Activation energy is the minimum amount of energy required for a chemical reaction to occur. It's like a barrier that reactants must overcome to transform into products. In the context of the Arrhenius equation, the activation energy determines how sensitive a reaction rate is to temperature changes. A higher activation energy means that temperature has a more pronounced effect on how fast the reaction goes. Imagine it as a gatekeeper allowing the reaction to proceed when enough energy is provided.
In our exercise, we calculate the activation energy using crickets' chirp rates at different temperatures, following the Arrhenius equation. By comparing chirp rates at various temperatures, we can solve for the activation energy, giving insight into the biological processes influencing these sounds.

Reaction Rate Constant

The reaction rate constant, often denoted as $k$, is a crucial component in the Arrhenius equation. It provides a measure of how fast a reaction occurs. The value of $k$ changes with temperature, and for every reaction, there's a unique rate constant.
In simpler terms, the reaction rate constant tells us about the speed of crickets' chirping under specific conditions. The higher the value of $k$, the faster the chirping happens. To determine $k$ under different conditions, we use observed data to calculate its value at a specific temperature using the Arrhenius formula. This calculation helps us predict chirp rates at other temperatures.

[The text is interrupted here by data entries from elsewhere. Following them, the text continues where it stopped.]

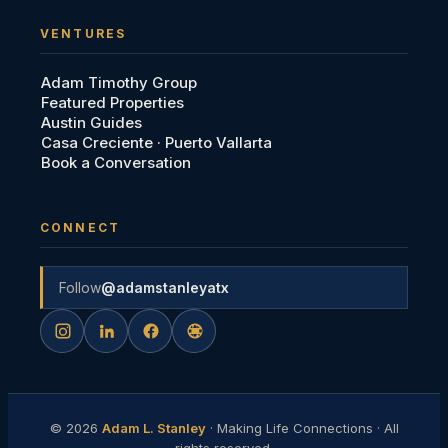
VENTURES
Adam Timothy Group
Featured Properties
Austin Guides
Casa Creciente · Puerto Vallarta
Book a Conversation
CONNECT
Follow
@adamstanleyatx
©
2026
Adam L. Stanley
· Making Life Connections · All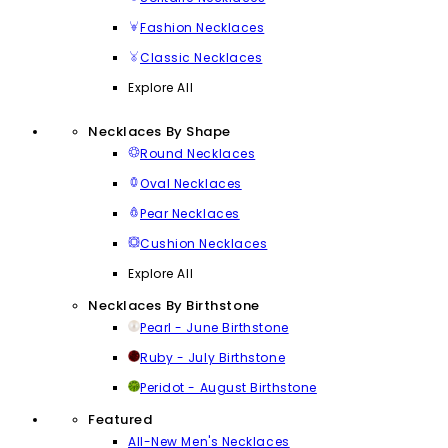
Fashion Necklaces
Classic Necklaces
Explore All
Necklaces By Shape
Round Necklaces
Oval Necklaces
Pear Necklaces
Cushion Necklaces
Explore All
Necklaces By Birthstone
Pearl - June Birthstone
Ruby - July Birthstone
Peridot - August Birthstone
Featured
All-New Men's Necklaces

Temperature Dependence of Reaction Rates

Temperature significantly impacts reaction rates, with most chemical reactions happening faster at higher temperatures. The Arrhenius equation quantifies this dependency, showing how $k$ changes with temperature. As temperature increases, molecules have more energy to overcome activation energy barriers.
In our example, snowy tree crickets chirp more frequently at higher temperatures. By applying the Arrhenius equation, we confirm this pattern and calculate how much chirp rates alter with temperature shifts. This scientific approach allows precise predictions about how changing conditions influence biological and chemical reactions.

Universal Gas Constant

The universal gas constant $R$ is a constant feature in thermodynamic equations, and it's vital for the Arrhenius equation. $R$ connects the amount of energy per mole per degree, making it possible to relate energy changes in a reaction to temperature changes. It has a value of $8.314\mathrm{J}/(\mathrm{mol}\cdot \mathrm{K})$, and it's what allows us to include temperatures measured in Kelvin directly in our calculations.
In the exercise, $R$ relates activation energy with temperature shifts influencing chirping rates. Without $R$, it would be challenging to unify energy, temperature, and rates for predictive models in chemistry. This constant bridges the reaction mechanics with the measurable temperature and energy changes.